Robust corrective control against fundamental and non-fundamental mode attacks with application to an asynchronous digital system

This article presents a robust model matching corrective control scheme for input/state asynchronous sequential machines (ASMs) vulnerable to both fundamental and non-fundamental mode attacks. Specifically, when non-fundamental mode attacks occur, ASMs undergo unauthorized state transitions in their transient behaviors, reaching faulty states. The attack outcome is exacerbated if non-fundamental mode attacks occur during the procedure of model matching by the controller. We address the necessary and sufficient condition and design procedure for a state-burst-feedback corrective controller that eliminates the adverse effect of both fundamental and non-fundamental mode attacks, while matching the stable-state behavior of the closed-loop system to that of a reference model. To demonstrate the synthesis of the controller and applicability of the proposed scheme, a practical ASM termed the payload data manager and the corrective controller are implemented on field-programmable gate array (FPGA) circuits.
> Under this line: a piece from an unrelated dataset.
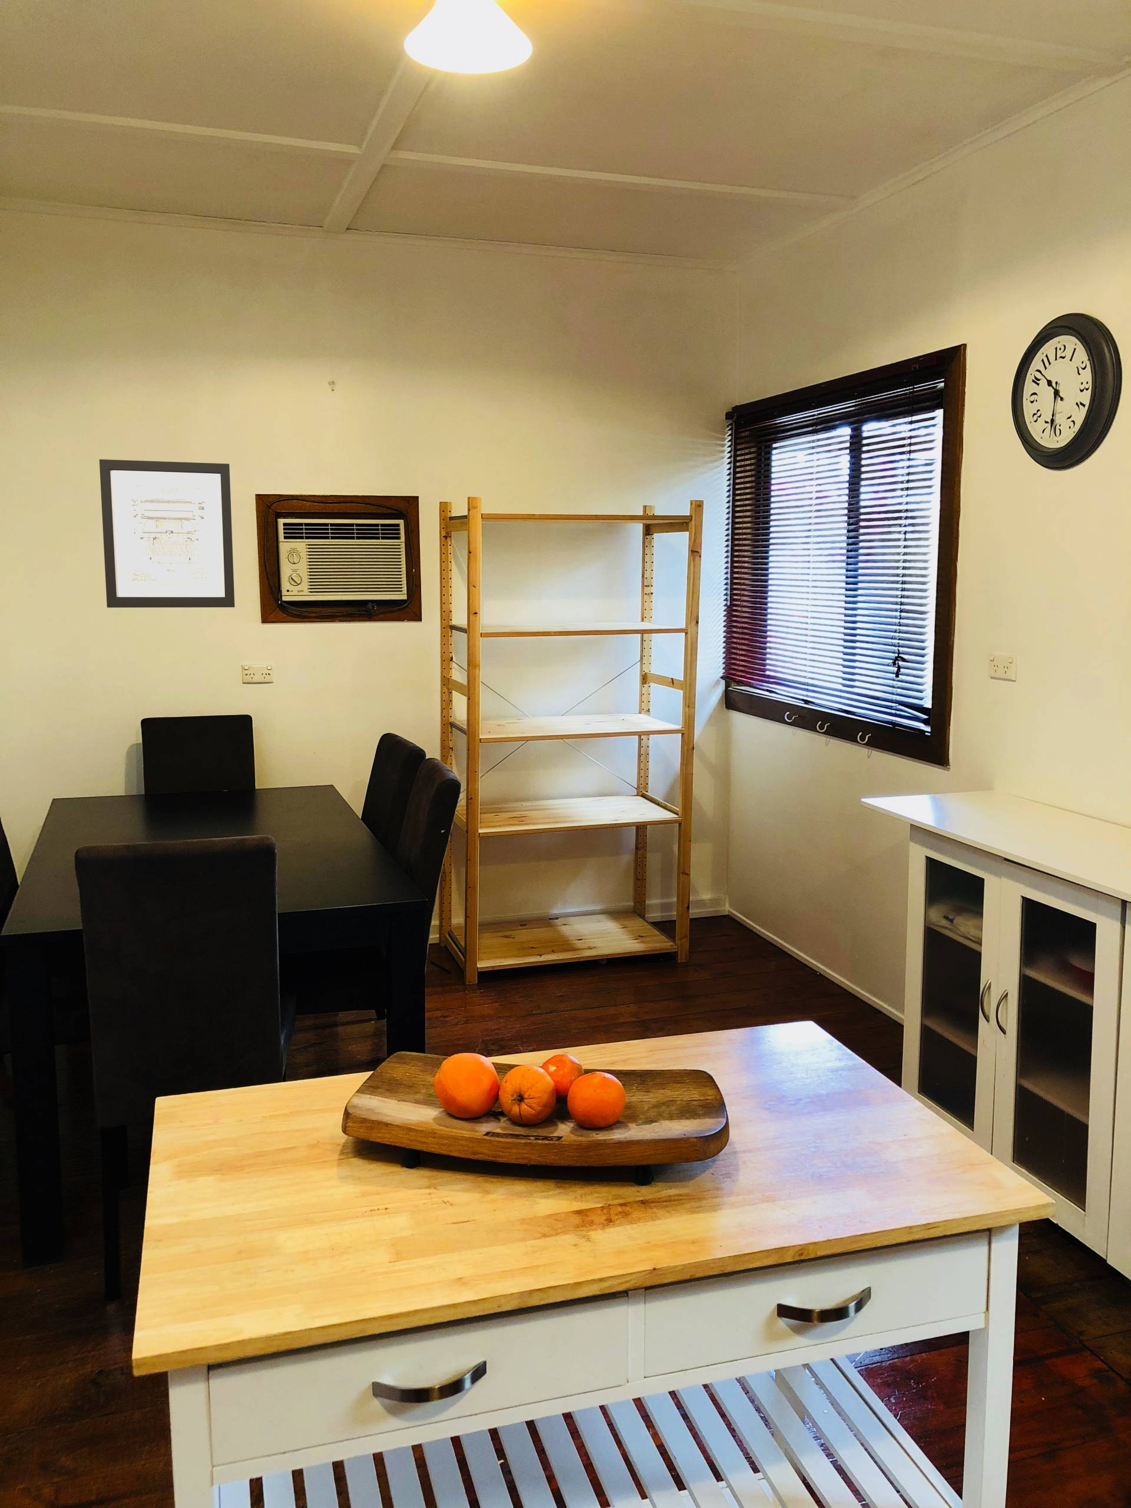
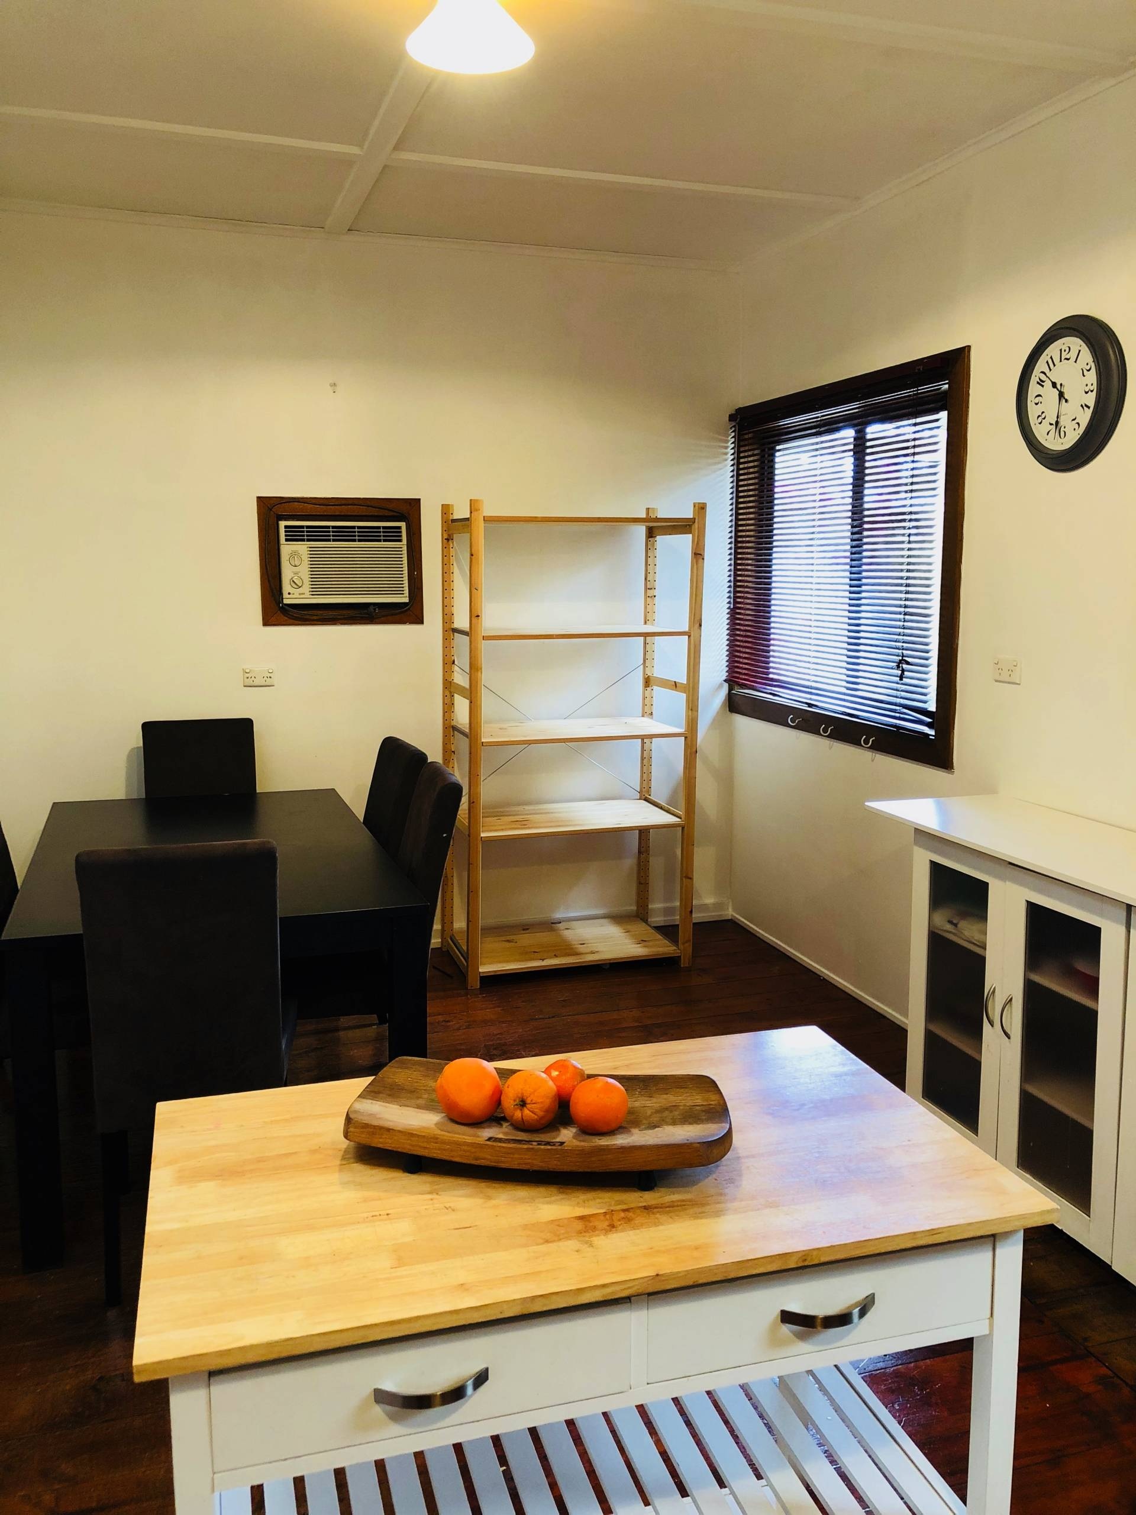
- wall art [99,458,235,608]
Experimental results are provided on model matching and robust corrective control overcoming both fundamental and non-fundamental mode attacks. •Asynchronous sequential machines vulnerable to cyber attacks.•Existence of both fundamental mode and non-fundamental mode attacks.•Model matching controller resilient against (non-)fundamental mode attacks.•Implementation of asynchronous digital systems with (non-)fundamental mode attacks.•Experimental verification on the FPGA circuit.